VG pour une dilation anévrysmale du VG. Les résultats publiés ont démontré une amélioration d’environ 10 % de la FÉVG en période postopératoire, associée à une mortalité opératoire de 5,3 %. La mortalité à moyen terme rapportée dans cette étude était de 68,6 ± 2,8 %. Malgré ces résultats prometteurs, l’étude prospective randomisée « STITCH », publié par Jones et coll. en 2009, a jeté un doute considérable sur l’impact de la chirurgie de reconstruction ventriculaire chez les patients présentant une CMI et un anévrysme du VG74. De 2002 à 2006, 1000 patients avec une dysfonction du VG

(< 35 %) ont été randomisés en deux groupes : pontages seuls ou pontages avec reconstruction ventriculaire gauche. À cinq ans, aucune différence n’a été observée entre les deux groupes en ce qui concerne la mortalité, le nombre d’hospitalisations, ou le nombre de ré-hospitalisations pour causes cardiaques (figure 1).
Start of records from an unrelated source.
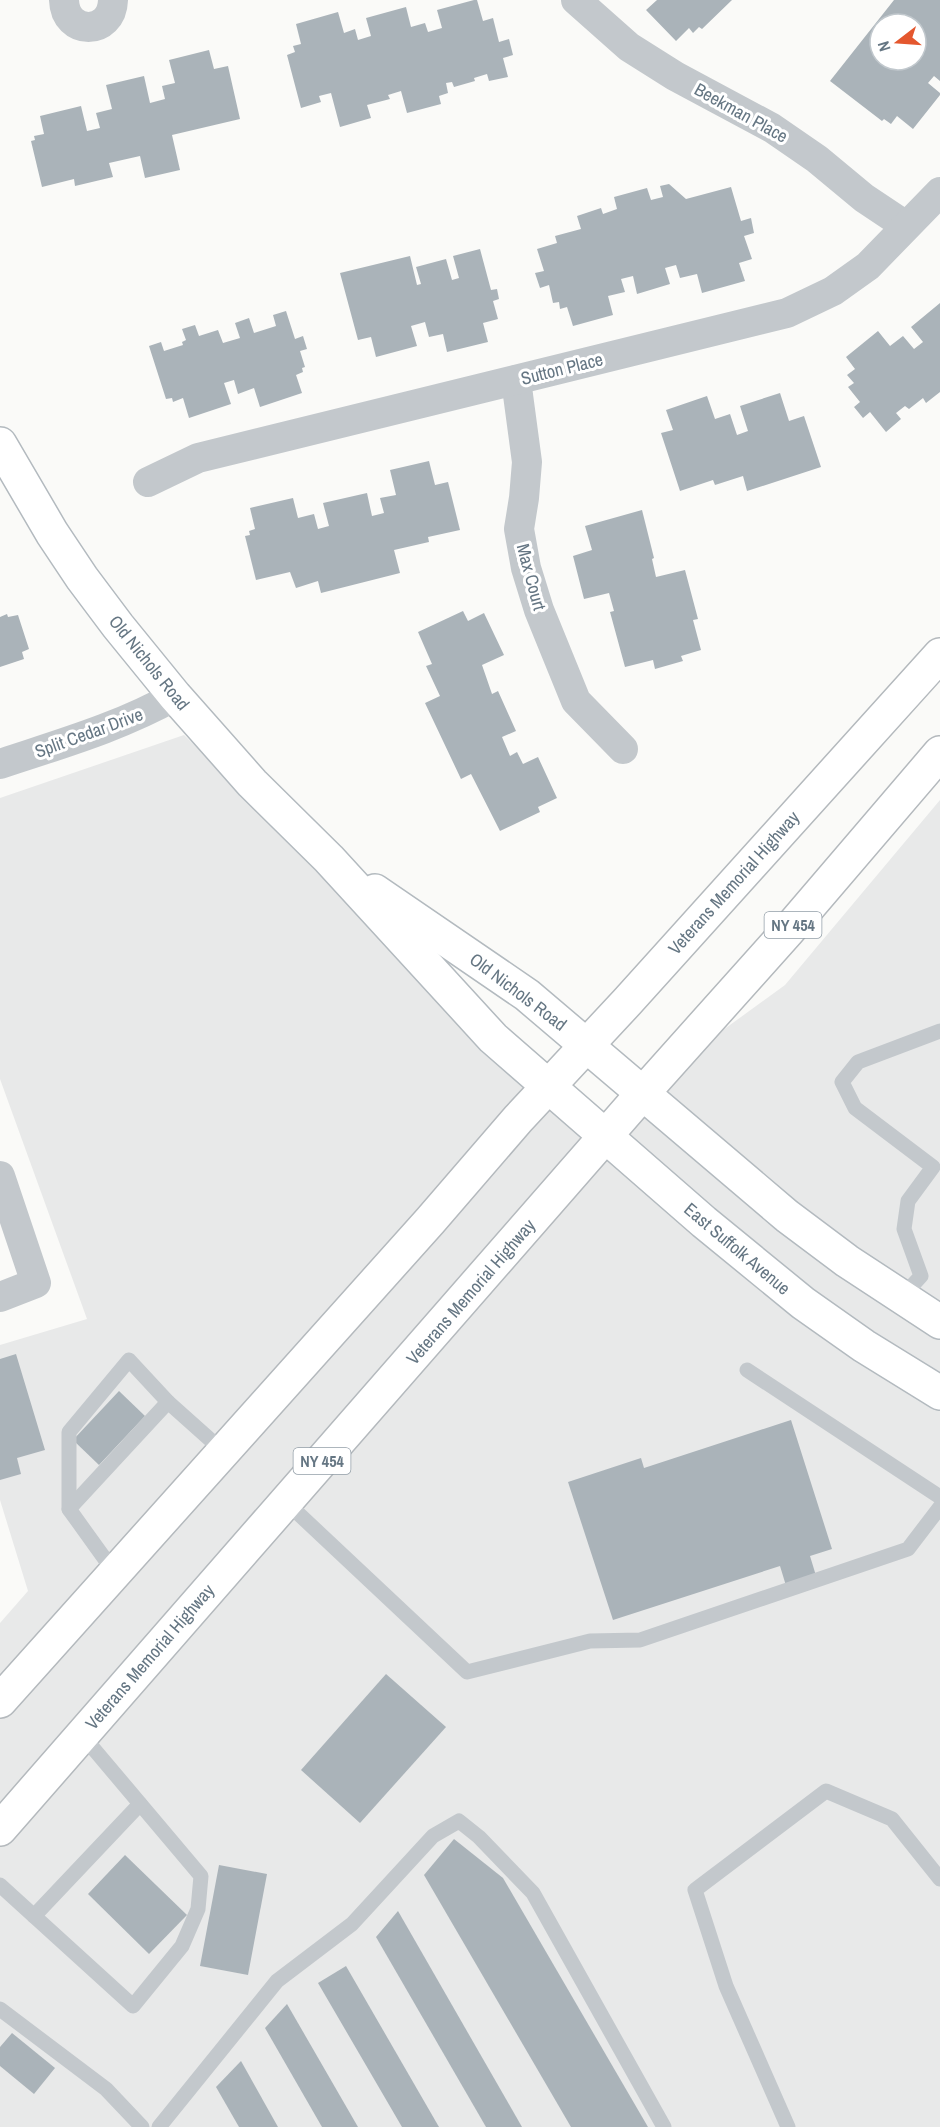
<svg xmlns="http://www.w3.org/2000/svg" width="940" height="2127" font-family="'Archivo Narrow',sans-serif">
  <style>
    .built { fill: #e8e9e9 }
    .building { fill: #aab3b9; fill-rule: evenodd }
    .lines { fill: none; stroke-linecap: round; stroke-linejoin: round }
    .secondary-casing { stroke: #b3babf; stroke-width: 36 }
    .highway-casing { stroke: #b4b9bd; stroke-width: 36 }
    .lane { stroke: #c3c8cc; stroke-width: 15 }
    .street { stroke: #c3c8cc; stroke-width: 30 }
    .secondary { stroke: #fff; stroke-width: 33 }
    .highway { stroke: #fff; stroke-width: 33 }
    .labels { text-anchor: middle; stroke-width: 6; stroke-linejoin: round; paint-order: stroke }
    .shield { fill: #fff; stroke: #939fa8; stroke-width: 1.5 }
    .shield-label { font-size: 16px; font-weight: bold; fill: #657683 }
    .street-label { font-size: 18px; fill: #657683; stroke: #fff }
  </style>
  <rect width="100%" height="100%" fill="#fafaf8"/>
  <polygon class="built" points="184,735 591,1126 785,985 940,800 940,2127 0,2127 0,1623 28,1591 0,1500 0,1345 87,1319 0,1079 0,798"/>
  <g class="building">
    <polygon points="474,0 477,0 483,21 493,18 499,42 509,39 513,55 503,58 508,77 489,81 487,74 474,78 475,81 454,87 452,82 446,83 448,93 439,96 441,104 407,113 401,91 388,95 390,99 367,105 371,118 340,127 331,93 319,96 321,102 301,108 287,55 295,52 293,46 301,44 296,24 338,12 344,33 355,29 358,40 371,36 366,18 406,7 411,27 425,23 428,32 442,28 437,10"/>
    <polygon points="657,0 732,0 702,29 699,27 693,33 689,28 676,41 646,10"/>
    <path d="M894,0H940V81L934,76L928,83L940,93V95L913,129L897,116L891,124L884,119L882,121L830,81ZM880,24H916V60H880Z"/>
    <polygon points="209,50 214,69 228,66 240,119 172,135 180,170 145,178 140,156 109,163 113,177 75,186 74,179 42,187 31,141 35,140 34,136 44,134 40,116 81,106 87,131 100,128 96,113 112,109 106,85 144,76 150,103 165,99 162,86 175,83 169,60"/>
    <polygon points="669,184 686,199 731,187 741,221 751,218 754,233 744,236 752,259 739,263 745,281 702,293 697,274 680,278 676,265 665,268 670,284 637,294 633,276 621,279 625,292 608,296 613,315 573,326 567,307 560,309 559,302 553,303 549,285 540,288 535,273 544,271 537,249 557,243 555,236 581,229 577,216 601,208 603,214 617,209 614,197 647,188 651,200 663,197 660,186"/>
    <polygon points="480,249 491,290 497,289 499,299 493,301 498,319 483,323 488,342 447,352 443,334 429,337 425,322 411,326 417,346 376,357 371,337 358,340 340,273 410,256 417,285 421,284 416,267 446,259 452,280 459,278 453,256"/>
    <polygon points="940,303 940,392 926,403 923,398 909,409 905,406 896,413 901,419 886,432 870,412 863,418 854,407 860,402 848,387 854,383 847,375 855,369 846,357 878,331 890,346 903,336 914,349 923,342 911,327"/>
    <polygon points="286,311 295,339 303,336 307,349 300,351 305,367 302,368 303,372 296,375 302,393 260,407 254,388 238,394 234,380 224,383 231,404 189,418 183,398 173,402 172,398 166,399 149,346 161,342 164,351 183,345 182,342 186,340 182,329 195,325 199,336 218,330 223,343 240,338 235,323 249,318 254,333 276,326 273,315"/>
    <polygon points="780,393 789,421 804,416 821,467 747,491 743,476 715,485 713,480 680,491 661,433 673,430 666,410 707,396 715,419 730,414 737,435 748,431 740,406"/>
    <polygon points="429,461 435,485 448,482 460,530 428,537 429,542 394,550 400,573 321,593 318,581 296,588 290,572 256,580 245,536 250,535 249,531 255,529 250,508 293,498 298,518 314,514 318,529 329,526 323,503 367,493 372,516 384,513 380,498 396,495 390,470"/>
    <polygon points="642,510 654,558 652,559 656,577 685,570 698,619 693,620 701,650 681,656 683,661 655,669 653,660 625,667 610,612 614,611 609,593 584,599 573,556 592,550 585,526"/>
    <polygon points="463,611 468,621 484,613 504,655 482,665 492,694 498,691 516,731 502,737 510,756 517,752 523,764 538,757 557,798 538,807 540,812 500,831 471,774 461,779 425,703 440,696 426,666 432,664 418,632"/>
    <polygon points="7,614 8,617 18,615 29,649 22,652 24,659 0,667 0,617"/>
    <polygon points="16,1354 45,1450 17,1458 21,1474 0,1480 0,1359"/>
    <polygon points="119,1391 145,1416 99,1465 73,1440"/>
    <polygon points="791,1420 832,1549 810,1556 817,1579 787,1589 780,1566 613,1620 568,1482 641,1458 644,1468"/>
    <polygon points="386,1674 446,1727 360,1823 301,1770"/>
    <polygon points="454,1839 503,1878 648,2127 571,2127 424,1875"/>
    <polygon points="125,1855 187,1915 149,1954 88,1894"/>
    <polygon points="219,1865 267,1874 248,1975 200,1966"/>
    <polygon points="398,1911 522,2127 486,2127 376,1937"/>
    <polygon points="346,1966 439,2127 402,2127 318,1983"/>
    <polygon points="287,2004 358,2127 322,2127 265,2028"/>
    <polygon points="12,2033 55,2068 34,2094 0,2066 0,2047"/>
    <polygon points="241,2061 278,2127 239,2127 216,2087"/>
  </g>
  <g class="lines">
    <g class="secondary-casing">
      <g id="secondary">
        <polyline points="0,444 52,533 82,578 118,626 175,696 252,783 329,859 493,1038 704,1222 803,1303 864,1346 940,1393"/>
        <polyline points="375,891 527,995 787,1216 847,1261 940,1322"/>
      </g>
    </g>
    <g class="highway-casing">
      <g id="highway">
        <polyline points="0,1701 430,1221 518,1119 627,1002 940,655"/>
        <polyline points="0,1829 643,1093 787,932 940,753"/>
      </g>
    </g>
    <g class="lane">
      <polyline points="901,1298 921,1276 904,1229 908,1201 933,1167 855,1108 842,1082 858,1062 940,1031"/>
      <polyline points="747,1370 940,1497"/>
      <polyline points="286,1502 467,1672 590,1641 640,1640 908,1549 940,1507"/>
      <polyline points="69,1509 168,1402"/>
      <polyline points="115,1573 69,1509 69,1432 129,1360 168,1402 224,1452"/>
      <polyline points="0,1885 133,2006 182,1946 198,1909 201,1876 82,1735"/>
      <polyline points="34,1916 140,1804"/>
      <polyline points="0,2009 106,2089 142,2127"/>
      <polyline points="159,2127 277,1981 352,1924 433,1836 459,1821 479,1837 533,1893 664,2127"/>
      <polyline points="788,2127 726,1986 695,1890 826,1791 892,1819 940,1879"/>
    </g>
    <g class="street">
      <path d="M64,0C65,36 112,36 113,0"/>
      <polyline points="576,0 629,47 675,76 772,128 817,159 864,198 906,226"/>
      <polyline points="516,380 527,462 524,498 519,529 526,568 539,610 576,701 623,749"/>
      <polyline points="148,482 198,458 787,313 833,291 868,266 940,192"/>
      <path d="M0,764C60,744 120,727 175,696"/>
      <polyline points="0,1176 36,1283 0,1297"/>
    </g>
    <use href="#secondary" class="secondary"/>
    <use href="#highway" class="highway"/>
  </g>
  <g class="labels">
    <g class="shield">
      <rect x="764.5" y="912" width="57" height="26" rx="4.5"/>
      <rect x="293.5" y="1448" width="57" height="26" rx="4.5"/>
    </g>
    <g class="shield-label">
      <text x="793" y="931">NY 454</text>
      <text x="322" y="1467">NY 454</text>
    </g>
    <g class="street-label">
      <text transform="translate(741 113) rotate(29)" y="6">Beekman Place</text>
      <text transform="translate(562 369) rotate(-14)" y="6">Sutton Place</text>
      <text transform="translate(531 577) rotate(75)" y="6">Max Court</text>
      <text transform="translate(149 663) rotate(51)" y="6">Old Nichols Road</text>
      <text transform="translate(89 733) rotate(-20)" y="6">Split Cedar Drive</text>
      <text transform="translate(734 883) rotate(-48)" y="6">Veterans Memorial Highway</text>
      <text transform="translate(518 992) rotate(37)" y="6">Old Nichols Road</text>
      <text transform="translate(737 1249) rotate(40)" y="6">East Suffolk Avenue</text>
      <text transform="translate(471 1292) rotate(-49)" y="6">Veterans Memorial Highway</text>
      <text transform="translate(150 1657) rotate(-49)" y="6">Veterans Memorial Highway</text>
    </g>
  </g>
  <g transform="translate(898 42) rotate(253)"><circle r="28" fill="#ffffff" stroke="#c1c8cd" stroke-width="1.5"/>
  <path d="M0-4.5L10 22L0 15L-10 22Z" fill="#e4572e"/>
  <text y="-9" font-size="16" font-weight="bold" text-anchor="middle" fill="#657683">N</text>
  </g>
</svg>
Ces résultats contradictoires traduisent la difficulté de traitement des patients avec défaillance ventriculaire gauche grave et illustrent bien la nécessité d’explorer de nouvelles avenues de traitement (voir chapitres suivants). Néanmoins, certaines critiques en lien avec la sélection des patients, l’expertise chirurgicale de chacun des centres hospitaliers et la validité de la randomisation des patients sont venues jeter un voile sur les résultats obtenus.

Figure 1.

Tiré de Jones et al., 200974. Courbe de Kaplan-Meir présentant l’évolution des patients en fonction de la probabilité de survenue de l’issue primaire (« STITCH TRIAL »). Aucune différence n’a été observée en ce qui a trait à l’issue primaire de mortalité ou de ré-hospitalisation 5 ans après randomisation entre une intervention de pontage seul (Coronary Artery Bypass Graft, CABG), ou une chirurgie de pontage combinée à une reconstruction ventriculaire gauche (« Surgical Ventricular Reconstruction », SVR).